Overview#
simgen-ssg
provides an easy way for you to generate similar pages for your static site. It uses Qdrant vector database along with fastembed under the hood to generate vector embeddings for the chunks in your site.
Prerequisites#
Check out the Installation guide to get the system ready with simgen-ssg
.
Usage#
simgen-ssg
iterates over your static files and generates vector embeddings for each file. It then uses these embeddings to generate similar pages recommendation for each page.
simgen-ssg
exposes an HTTP API which can be used to get recommendations for a given page or a given chunk of text.
Generating embeddings#
Content files#
To generate embeddings for your static site, run the following command:
simgen serve --dir /path/to/directory
This command will generate embeddings for the provided directory and start an HTTP server on port 8000
.
Dynamic content/HTTP endpoint#
If you have dynamic content and you want to generate bindings for it, you can use the endpoint /embed
to manually embed the content. The endpoint accepts a POST
request with the following body:
curl -X POST \
-H "Content-Type: application/json" \
-d '{"text": "Content document"}' \
http://localhost:8000/embed
Retrieve recommendations#
For a given page#
Once you have generated the embeddings, you can retrieve recommendations for a given page using the endpoint /recommend
. The endpoint accepts a GET
request with the following query parameters:
id
: The ID of the page for which you want to retrieve recommendations.
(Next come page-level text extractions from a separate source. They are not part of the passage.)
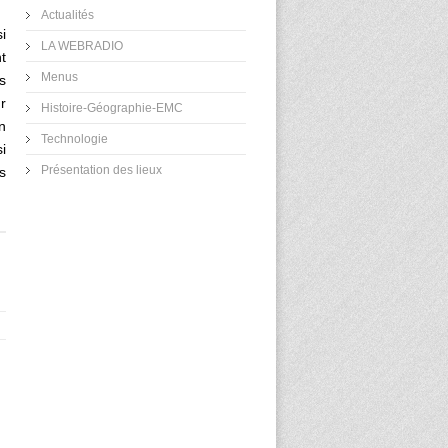
Actualités
i
LA WEBRADIO
t
Menus
s
r
Histoire-Géographie-EMC
n
Technologie
i
Présentation des lieux
s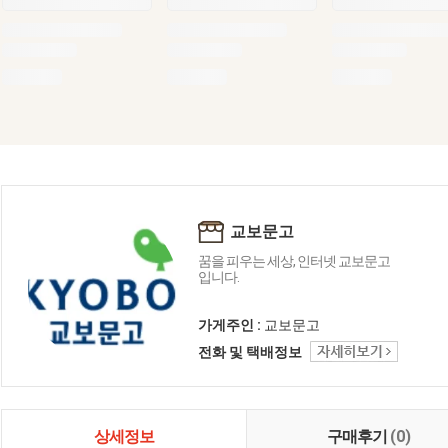
교보문고
꿈을 피우는 세상, 인터넷 교보문고
입니다.
가게주인 :
교보문고
전화 및 택배정보
상세정보
구매후기
(0)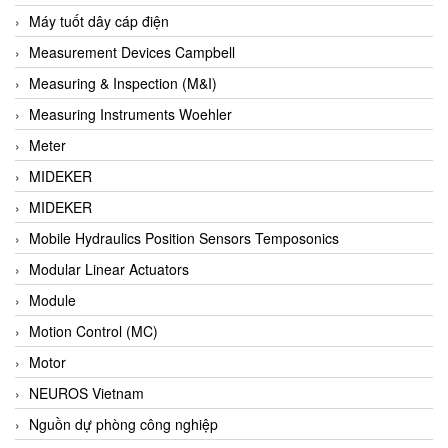
Barel Vietnam
Máy tuốt dây cáp điện
Barksdale
Measurement Devices Campbell
Bartec
Measuring & Inspection (M&I)
Basco
Measuring Instruments Woehler
Baumer
Meter
Baumuller Vietnam
MIDEKER
Baykee
MIDEKER
BBC Bircher Smart Access
Mobile Hydraulics Position Sensors Temposonics
BCS ITALY
Modular Linear Actuators
BEA SENSORS
Module
Beacon Extender
Motion Control (MC)
Beckhoff
Motor
Bedook
NEUROS Vietnam
Bei Sensor
Nguồn dự phòng công nghiệp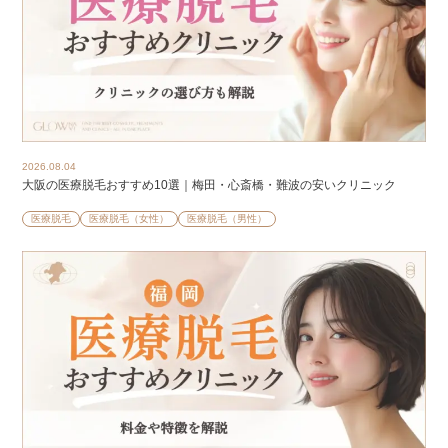
2026.08.04
大阪の医療脱毛おすすめ10選｜梅田・心斎橋・難波の安いクリニック
医療脱毛
医療脱毛（女性）
医療脱毛（男性）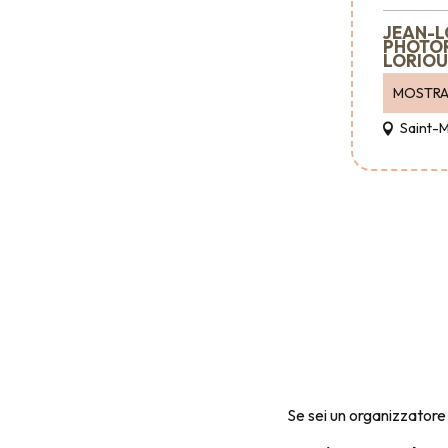
JEAN-L
PHOTO
LORIOU
MOSTR
Saint-
Se sei un organizzatore 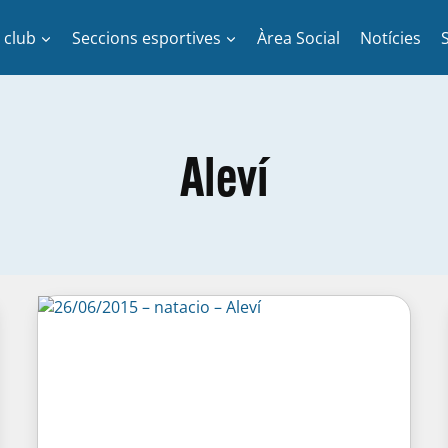
l club
Seccions esportives
Àrea Social
Notícies
Aleví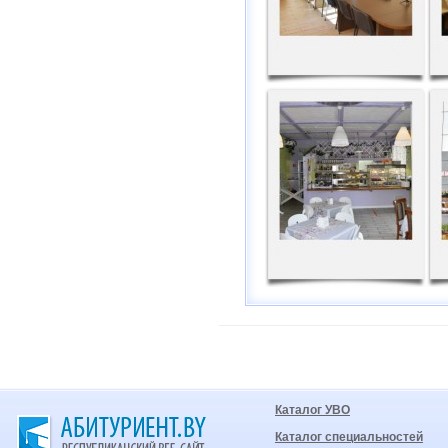
Каталог УВО
Каталог специальностей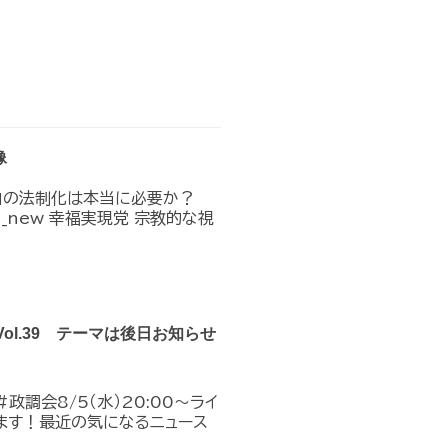
像
」の法制化は本当に必要か？
n_in_new 幸福実現党 宗教的な視
Vol.39 テーマは後日お知らせ
政調会8/5（水）20:00～ライ
ます！最近の気になるニュース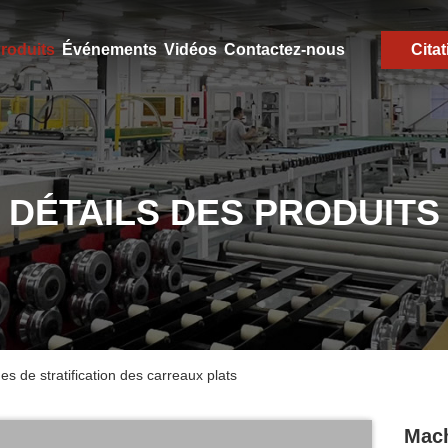
roduits
Événements
Vidéos
Contactez-nous
Citat
DÉTAILS DES PRODUITS
s de stratification des carreaux plats
Mach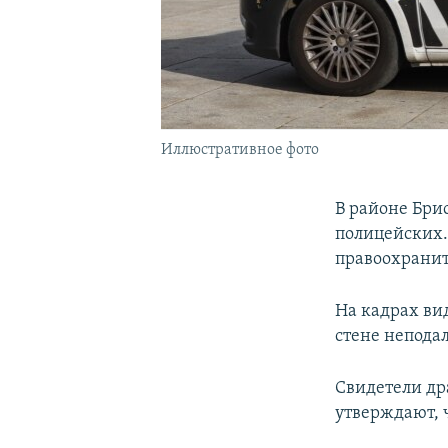
Иллюстративное фото
В районе Бри
полицейских. 
правоохранит
На кадрах ви
стене неподал
Свидетели др
утверждают, 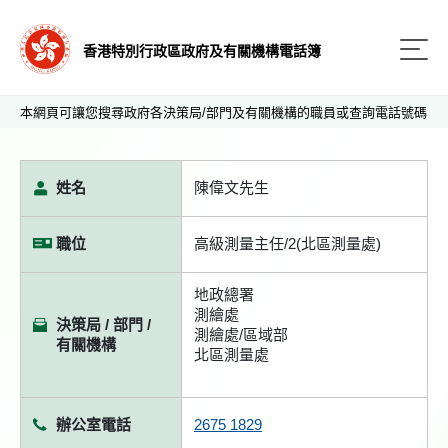
香港特別行政區政府及有關機構電話簿
本網頁可讓您搜尋政府各決策局/部門及有關機構的職員或查詢電話號碼
姓名
陳偉文先生
職位
高級測量主任/2(北區測量處)
地政總署
測繪處
決策局 / 部門 /
測繪處/區域部
有關機構
北區測量處
辦公室電話
2675 1829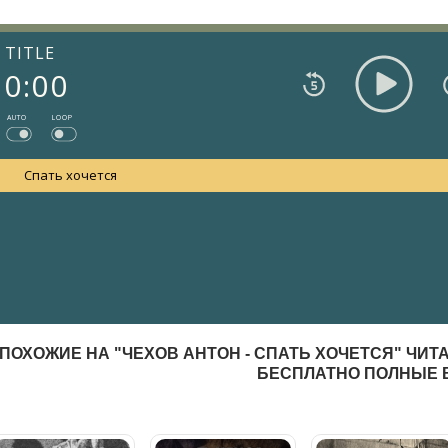
TITLE
0:00
AUTO
LOOP
Спать хочется
ПОХОЖИЕ НА "ЧЕХОВ АНТОН - СПАТЬ ХОЧЕТСЯ" ЧИТ
БЕСПЛАТНО ПОЛНЫЕ 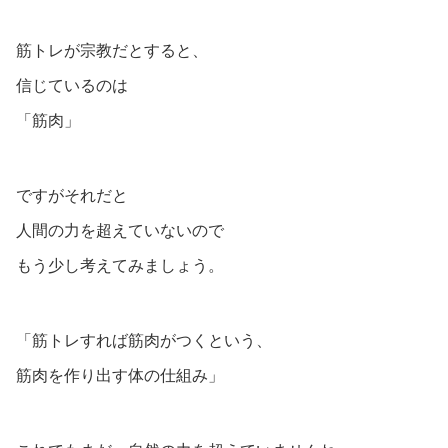
筋トレが宗教だとすると、
信じているのは
「筋肉」
ですがそれだと
人間の力を超えていないので
もう少し考えてみましょう。
「筋トレすれば筋肉がつくという、
筋肉を作り出す体の仕組み」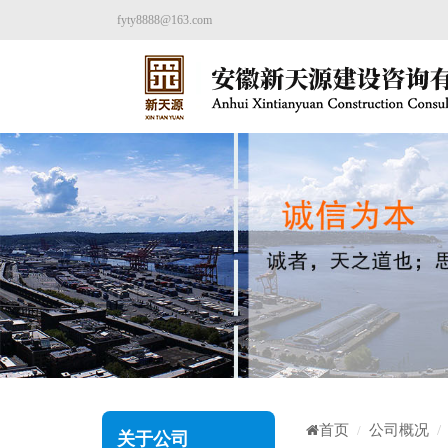
fyty8888@163.com
首页
公司概况
关于公司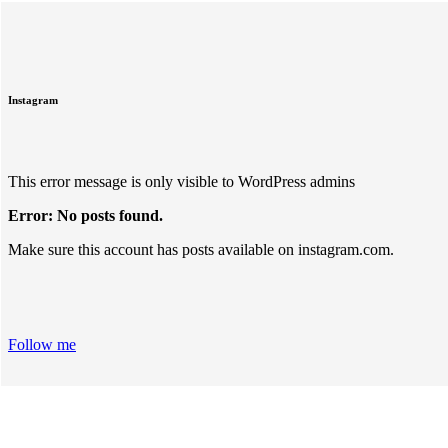
Instagram
This error message is only visible to WordPress admins
Error: No posts found.
Make sure this account has posts available on instagram.com.
Follow me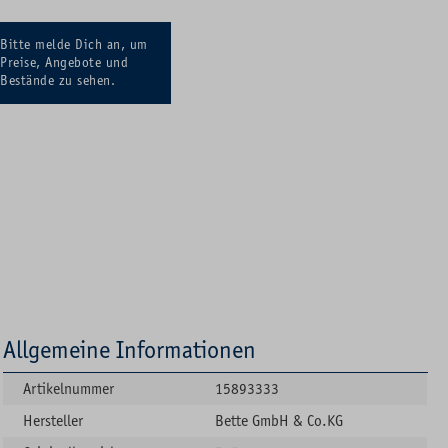
Bitte melde Dich an, um
Preise, Angebote und
Bestände zu sehen.
Allgemeine Informationen
Artikelnummer
15893333
Hersteller
Bette GmbH & Co.KG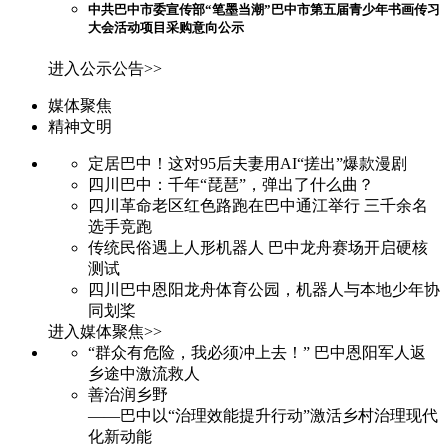
中共巴中市委宣传部“笔墨当潮”巴中市第五届青少年书画传习
大会活动项目采购意向公示
进入公示公告>>
媒体聚焦
精神文明
定居巴中！这对95后夫妻用AI“搓出”爆款漫剧
四川巴中：千年“琵琶”，弹出了什么曲？
四川革命老区红色路跑在巴中通江举行 三千余名
选手竞跑
传统民俗遇上人形机器人 巴中龙舟赛场开启硬核
测试
四川巴中恩阳龙舟体育公园，机器人与本地少年协
同划桨
进入媒体聚焦>>
“群众有危险，我必须冲上去！” 巴中恩阳军人返
乡途中激流救人
善治润乡野
——巴中以“治理效能提升行动”激活乡村治理现代
化新动能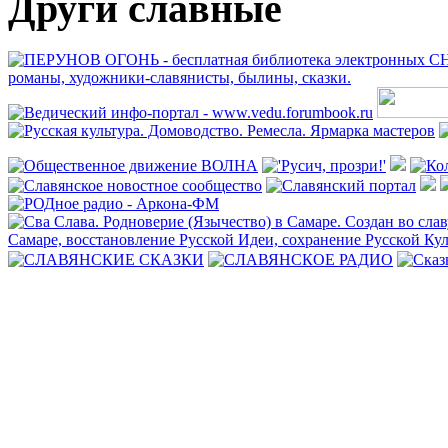
Други славные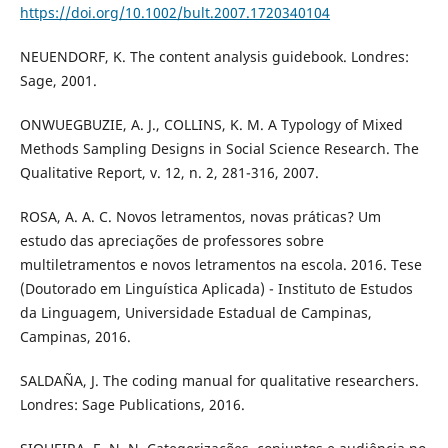
https://doi.org/10.1002/bult.2007.1720340104
NEUENDORF, K. The content analysis guidebook. Londres:
Sage, 2001.
ONWUEGBUZIE, A. J., COLLINS, K. M. A Typology of Mixed
Methods Sampling Designs in Social Science Research. The
Qualitative Report, v. 12, n. 2, 281-316, 2007.
ROSA, A. A. C. Novos letramentos, novas práticas? Um
estudo das apreciações de professores sobre
multiletramentos e novos letramentos na escola. 2016. Tese
(Doutorado em Linguística Aplicada) - Instituto de Estudos
da Linguagem, Universidade Estadual de Campinas,
Campinas, 2016.
SALDAÑA, J. The coding manual for qualitative researchers.
Londres: Sage Publications, 2016.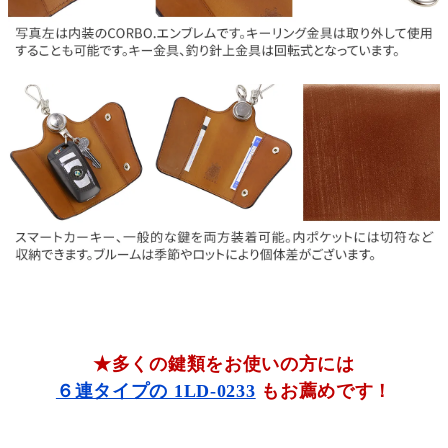
★多くの鍵類をお使いの方には
６連タイプの 1LD-0233
もお薦めです！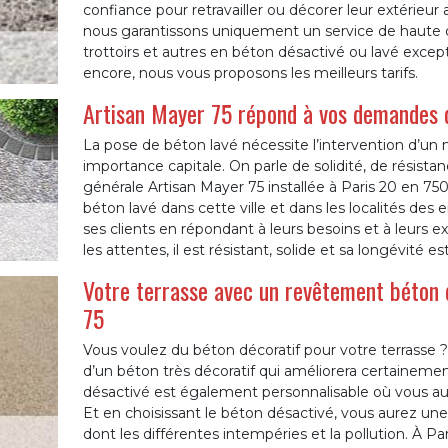
confiance pour retravailler ou décorer leur extérieu
nous garantissons uniquement un service de haute qua
trottoirs et autres en béton désactivé ou lavé excep
encore, nous vous proposons les meilleurs tarifs.
Artisan Mayer 75 répond à vos demandes 
La pose de béton lavé nécessite l’intervention d’un 
importance capitale. On parle de solidité, de résist
générale Artisan Mayer 75 installée à Paris 20 en 
béton lavé dans cette ville et dans les localités des en
ses clients en répondant à leurs besoins et à leurs ex
les attentes, il est résistant, solide et sa longévité es
Votre terrasse avec un revêtement béton d
75
Vous voulez du béton décoratif pour votre terrasse ? C
d’un béton très décoratif qui améliorera certainemen
désactivé est également personnalisable où vous aure
Et en choisissant le béton désactivé, vous aurez une 
dont les différentes intempéries et la pollution. À P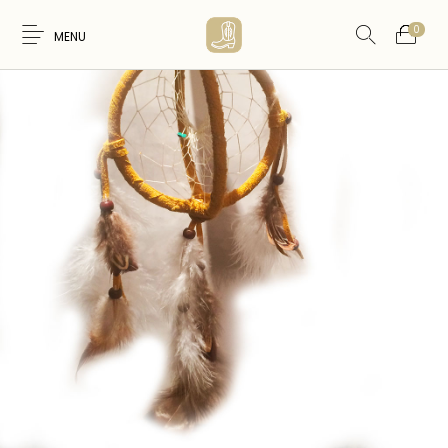
0
MENU
Nouveaux
WESTERN &
FEMME
HOMME
Produits
COUNTRY
ARTISANAT
ACCESSOIRES
CARTES CADEAUX
CEINTURES
AMERINDIEN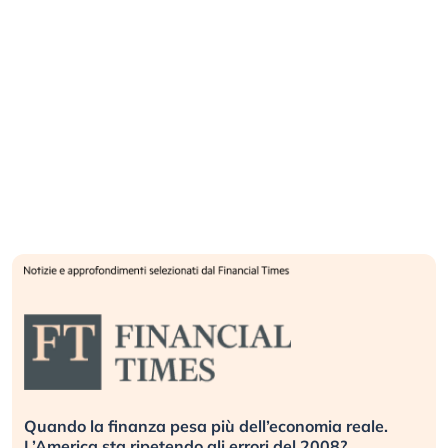
Quando la finanza pesa più dell’economia reale.
L’America sta ripetendo gli errori del 2008?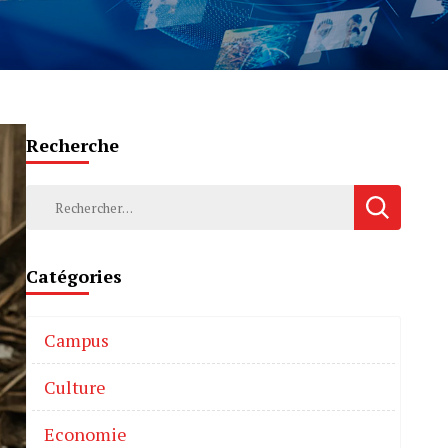
Recherche
Catégories
Campus
Culture
Economie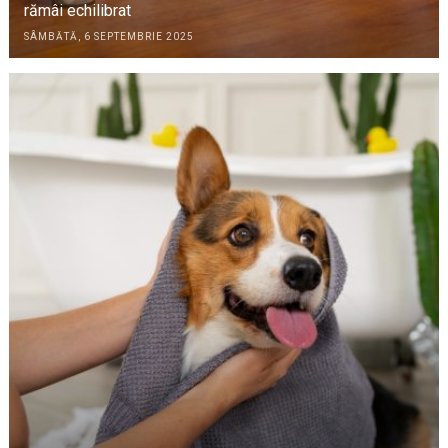
rămâi echilibrat
SÂMBĂTĂ, 6 SEPTEMBRIE 2025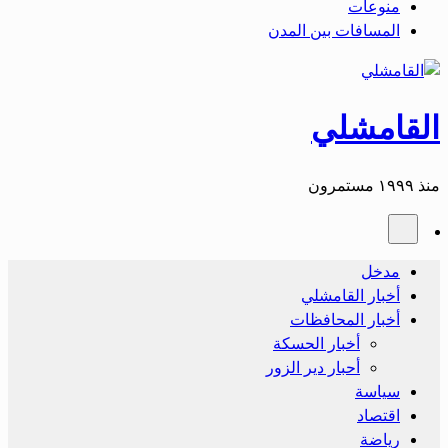
منوعات
المسافات بين المدن
القامشلي
منذ ١٩٩٩ مستمرون
مدخل
أخبار القامشلي
أخبار المحافظات
أخبار الحسكة
أحبار دير الزور
سياسة
اقتصاد
رياضة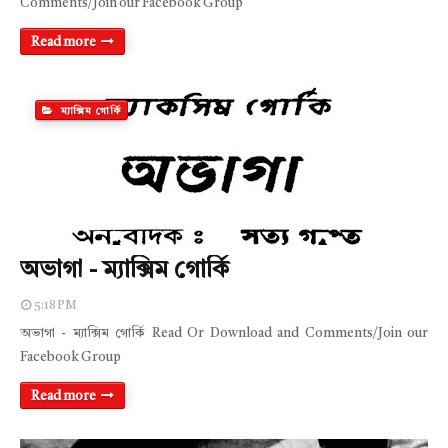
Comments/Join our Facebook Group
Read more
ম্যাক্সিম গোর্কি
অভাগা - ম্যাক্সিম গোর্কি
5:18 PM
অভাগা - ম্যাক্সিম গোর্কি Read Or Download and Comments/Join our
Facebook Group
Read more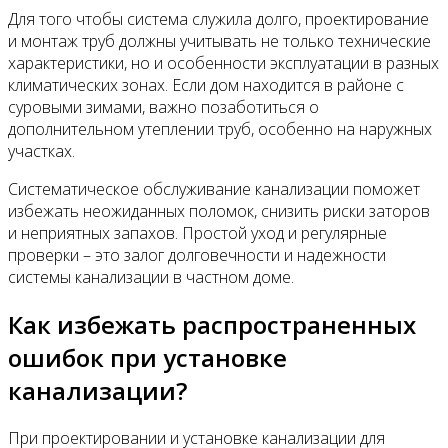
Для того чтобы система служила долго, проектирование
и монтаж труб должны учитывать не только технические
характеристики, но и особенности эксплуатации в разных
климатических зонах. Если дом находится в районе с
суровыми зимами, важно позаботиться о
дополнительном утеплении труб, особенно на наружных
участках.
Систематическое обслуживание канализации поможет
избежать неожиданных поломок, снизить риски заторов
и неприятных запахов. Простой уход и регулярные
проверки – это залог долговечности и надежности
системы канализации в частном доме.
Как избежать распространенных
ошибок при установке
канализации?
При проектировании и установке канализации для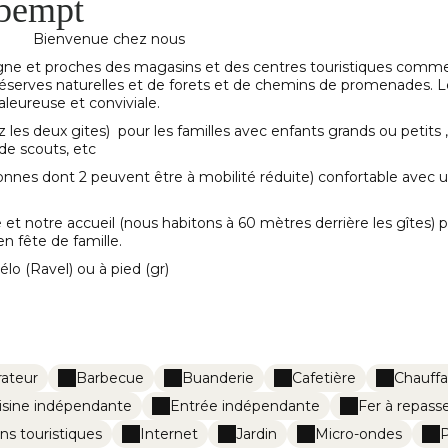
ubempt
Bienvenue chez nous
ne et proches des magasins et des centres touristiques comme A
e réserves naturelles et de forets et de chemins de promenades. 
leureuse et conviviale.
z les deux gites) pour les familles avec enfants grands ou petits
 de scouts, etc
nnes dont 2 peuvent être à mobilité réduite) confortable avec u
 et notre accueil (nous habitons à 60 mètres derrière les gîtes)
n fête de famille.
élo (Ravel) ou à pied (gr)
rateur
Barbecue
Buanderie
Cafetière
Chauff
isine indépendante
Entrée indépendante
Fer à repass
ns touristiques
Internet
Jardin
Micro-ondes
P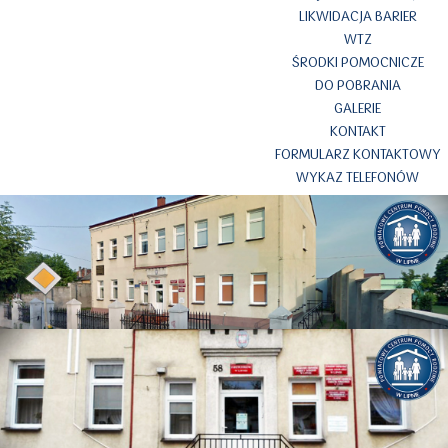
LIKWIDACJA BARIER
WTZ
ŚRODKI POMOCNICZE
DO POBRANIA
GALERIE
KONTAKT
FORMULARZ KONTAKTOWY
WYKAZ TELEFONÓW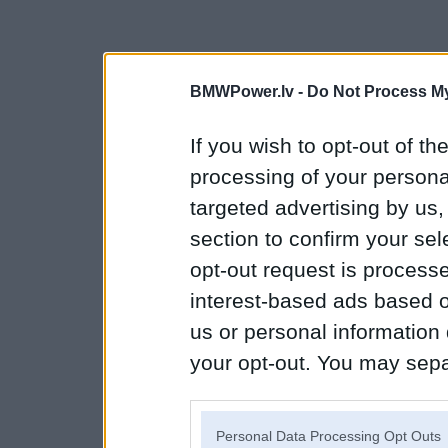
BMWPower.lv -
Do Not Process My
If you wish to opt-out of the
processing of your personal
targeted advertising by us
section to confirm your sel
opt-out request is proces
interest-based ads based o
us or personal information d
your opt-out. You may separ
disclosure of your personal
IAB’s list of downstream pa
Personal Data Processing Opt Outs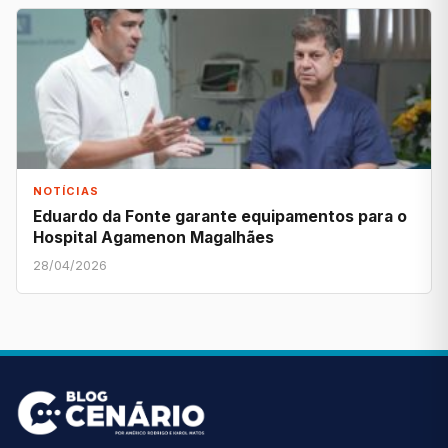
NOTÍCIAS
Eduardo da Fonte garante equipamentos para o
Hospital Agamenon Magalhães
28/04/2026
File path relative to the root directory is used as the ID.limit
[Optional] [Default: 3]: The maximum number of recommendations you want to retrieve.
curl 'http://127.0.0.1:8000/recommend?id=path/to/file.md&limit=3'
The response will be a JSON array of recommendations. Each recommendation will have the following fields:
[
{
"file_path": "source/CONTRIBUTING.md",
"collection": "source",
"id": 8,
"score": 0.9284217639217309
},
{
"file_path": "source/installation.md",
"collection": "source",
"id": 1,
"score": 0.9251359276636962
},
{
"file_path": "source/CHANGELOG.md",
"collection": "source",
"id": 23,
"score": 0.9235673105214043
}
]
For a given text#
You can also retrieve recommendations for a given text using the endpoint /recommend
. The endpoint accepts a GET
request with the following query parameters:
q
: The query text for which you want to retrieve recommendations.limit
[Optional] [Default: 3]: The maximum number of recommendations you want to retrieve.
curl 'http://127.0.0.1:8000/recommend?q=This%20is%20a%20sample%20text&limit=2'
The response will be a JSON array of recommendations. Each recommendation will have the following fields:
[
{
"file_path": "source/CONTRIBUTING.md",
"collection": "source",
"id": 8,
"score": 0.9284217639217309
},
{
"file_path": "source/installation.md",
"collection": "source",
"id": 1,
"score": 0.9251359276636962
}
]
Deployment#
simgen-ssg
is available as a Docker image. The easiest way to get started is to use docker-compose
to deploy it alongside your app.
version: "3.3"
services:
simgen:
image: ghcr.io/sharmashobhit/simgen-ssg:latest
ports:
- 8000:8000
volumes:
- ./docs:/app/docs
web: ...
In your app you can now use the endpoint http://simgen:8000/recommend
to get recommendations for a given page or text.